Each of the communities we write about has been affected in different ways by the coronavirus. In some, case numbers are low, and the economic toll is far greater. In others, there are significant concerns about a widespread virus outbreak as well as the economic toll from mandatory shutdowns.
But all of our communities have benefited from the continued operation of essential businesses and workers during an uncertain time. And the people keeping our communities going are regular folks who are well-deserving of recognition.
Some of the essential workers are recipients of public gratitude on a semi-regular basis — to include first responders. But the nursing assistants, nursing home employees, truck drivers and commercial cleaning crews are just now getting their due. Usually, their jobs are not glamorous.
In Salisbury, I’ve been particularly grateful for the people who keep store shelves stocked after customers descended on grocery stores to fill their pantries as well as their bathroom closets with toilet paper.

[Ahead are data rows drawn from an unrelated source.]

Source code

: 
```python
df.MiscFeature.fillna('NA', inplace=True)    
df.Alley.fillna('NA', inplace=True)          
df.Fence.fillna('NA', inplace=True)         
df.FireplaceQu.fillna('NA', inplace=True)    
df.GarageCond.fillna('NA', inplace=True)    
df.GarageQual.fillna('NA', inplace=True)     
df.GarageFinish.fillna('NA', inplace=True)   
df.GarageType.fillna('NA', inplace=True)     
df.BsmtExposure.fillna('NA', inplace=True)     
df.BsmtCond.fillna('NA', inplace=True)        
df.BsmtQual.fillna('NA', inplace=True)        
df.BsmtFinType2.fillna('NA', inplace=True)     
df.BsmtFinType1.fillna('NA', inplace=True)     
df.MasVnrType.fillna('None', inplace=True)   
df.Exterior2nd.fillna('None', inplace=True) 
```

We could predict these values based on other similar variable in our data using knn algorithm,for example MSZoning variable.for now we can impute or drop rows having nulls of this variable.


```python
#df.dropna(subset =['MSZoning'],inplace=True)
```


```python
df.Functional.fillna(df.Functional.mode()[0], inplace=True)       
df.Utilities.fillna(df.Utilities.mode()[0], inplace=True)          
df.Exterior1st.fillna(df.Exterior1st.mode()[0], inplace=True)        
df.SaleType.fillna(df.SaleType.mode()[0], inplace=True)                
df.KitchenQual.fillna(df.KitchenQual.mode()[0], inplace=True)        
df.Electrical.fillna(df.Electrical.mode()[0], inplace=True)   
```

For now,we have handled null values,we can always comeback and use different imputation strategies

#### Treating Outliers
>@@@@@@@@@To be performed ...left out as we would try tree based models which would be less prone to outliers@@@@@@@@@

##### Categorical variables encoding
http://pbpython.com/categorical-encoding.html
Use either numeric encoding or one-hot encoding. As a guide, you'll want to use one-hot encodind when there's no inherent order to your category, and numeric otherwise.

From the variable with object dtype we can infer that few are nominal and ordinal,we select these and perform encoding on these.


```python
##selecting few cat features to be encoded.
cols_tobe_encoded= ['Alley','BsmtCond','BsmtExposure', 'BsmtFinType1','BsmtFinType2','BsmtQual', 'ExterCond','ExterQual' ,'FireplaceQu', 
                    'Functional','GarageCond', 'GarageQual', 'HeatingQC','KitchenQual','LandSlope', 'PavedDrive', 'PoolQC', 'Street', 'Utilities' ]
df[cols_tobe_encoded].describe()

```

Together, our newspapers have worked to find a variety of people and places whose service is worth saluting. In Davie County, the sheriff’s office is helping to deliver meals. In Clemmons, Miranda Barneycastle’s work as a health care provider has always been demanding, but it’s more important now than ever. In Albemarle, Juliana Roberts writes for the Stanly News and Press about emergency medical technician Brian Phillips, whose job is important every day. The pandemic, though, has added new challenges.
The stories we’ve worked to gather is not intended to be comprehensive. There are so many people who are working in the face of a virus about which much is still unknown.
Our newspapers hope that this special publication can serve as just a small sampling.
Josh Bergeron is editor of the Salisbury Post.